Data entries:
>>>>

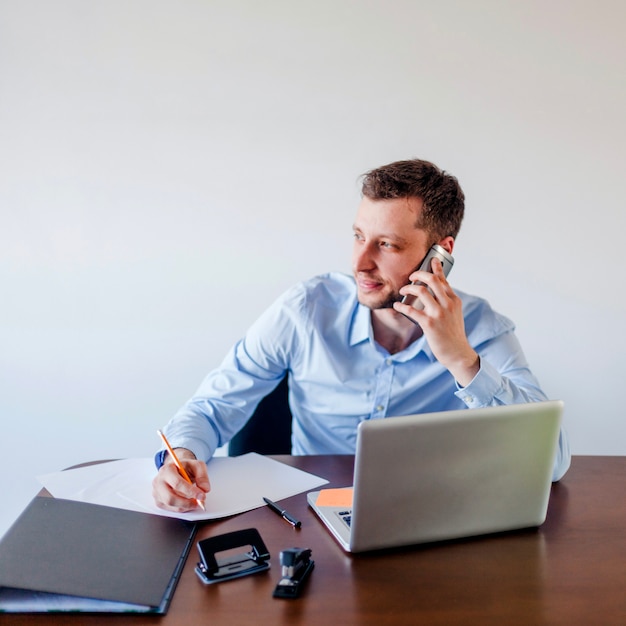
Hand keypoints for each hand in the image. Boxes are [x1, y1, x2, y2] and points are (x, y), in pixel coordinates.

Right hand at [152, 448, 210, 511]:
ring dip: (185, 506)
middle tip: (199, 502)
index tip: (201, 495)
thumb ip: (202, 476)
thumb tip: (204, 489)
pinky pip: (170, 509)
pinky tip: (188, 502)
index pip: (177, 483)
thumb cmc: (186, 467)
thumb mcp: (197, 466)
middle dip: (187, 502)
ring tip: (195, 501)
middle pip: (170, 497)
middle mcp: (158, 481)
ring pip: (170, 505)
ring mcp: (157, 492)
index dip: (190, 491)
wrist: (178, 469)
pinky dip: (181, 508)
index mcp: (167, 469)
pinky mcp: (159, 501)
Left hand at [394, 258, 479, 385]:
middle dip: (418, 274)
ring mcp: (439, 313)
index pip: (443, 279)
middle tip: (411, 277)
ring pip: (421, 291)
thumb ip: (447, 302)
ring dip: (408, 288)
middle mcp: (448, 304)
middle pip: (432, 280)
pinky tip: (397, 305)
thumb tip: (437, 291)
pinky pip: (411, 310)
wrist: (458, 353)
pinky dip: (401, 306)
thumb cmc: (453, 334)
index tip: (430, 260)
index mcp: (454, 300)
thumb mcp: (455, 314)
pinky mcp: (430, 324)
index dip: (436, 268)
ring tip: (403, 291)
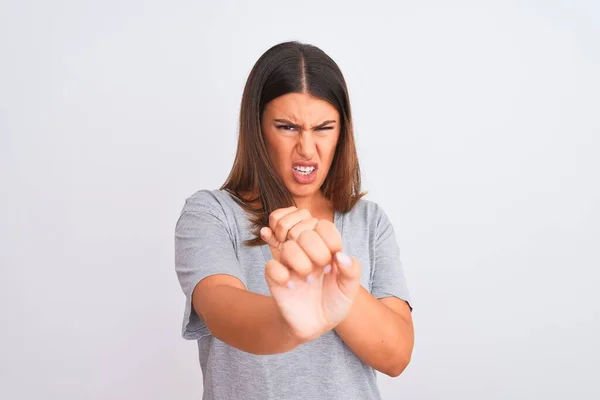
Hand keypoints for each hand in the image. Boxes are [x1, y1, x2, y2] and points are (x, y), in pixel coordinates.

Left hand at [260, 206, 317, 260]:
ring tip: (296, 246)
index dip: (273, 230)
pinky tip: (303, 248)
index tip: (279, 238)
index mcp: (292, 211)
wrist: (307, 260)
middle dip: (281, 238)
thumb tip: (263, 231)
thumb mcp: (277, 243)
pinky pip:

<<<<

All of the entries above should be copied exactly, with the images left out.

RESPONSE:
Hand keypoints for each hand in the image. Boxes are [x1, y1, x2, y2] and points are (x, y), in pixel coordinates.

Right hand at [152, 448, 210, 511]:
ring dip: (185, 506)
middle tip: (199, 502)
index tip: (201, 495)
thumb ip: (202, 476)
thumb tip: (204, 489)
pinky pip: (170, 509)
pinky tip: (188, 502)
index pip: (177, 483)
thumb cmc: (186, 467)
thumb mcp: (197, 466)
middle dip: (187, 502)
ring tip: (195, 501)
middle pip: (170, 497)
middle mcp: (158, 481)
ring pip: (170, 505)
ring mcp: (157, 492)
index dip: (190, 491)
wrist: (178, 469)
pinky dip: (181, 508)
index mcp: (167, 469)
pinky mcp: (159, 501)
Left hand at [394, 258, 479, 385]:
middle dip: (418, 274)
ring mcp: (439, 313)
index pip: (443, 279)
middle tip: (411, 277)
ring pip: (421, 291)
thumb ip: (447, 302)
ring dip: (408, 288)
middle mcp: (448, 304)
middle pip: (432, 280)
pinky tip: (397, 305)
thumb tip: (437, 291)
pinky pip: (411, 310)
wrist: (458, 353)
pinky dip: (401, 306)
thumb cmc: (453, 334)
index tip: (430, 260)
index mcp: (454, 300)
thumb mcp: (455, 314)
pinky mcp: (430, 324)
index dip: (436, 268)
ring tip: (403, 291)
Hand keypoints for each hand in the image. Boxes are [x1, y1, x2, y2] and points are (x, y), in pixel coordinates.

Left hand at [260, 206, 317, 260]:
ring tip: (296, 246)
index dip: (273, 230)
pinky tip: (303, 248)
index tip: (279, 238)
index mcp: (292, 211)
wrist: (307, 260)
middle dip: (281, 238)
thumb tip: (263, 231)
thumb mcp: (277, 243)
pinky pip:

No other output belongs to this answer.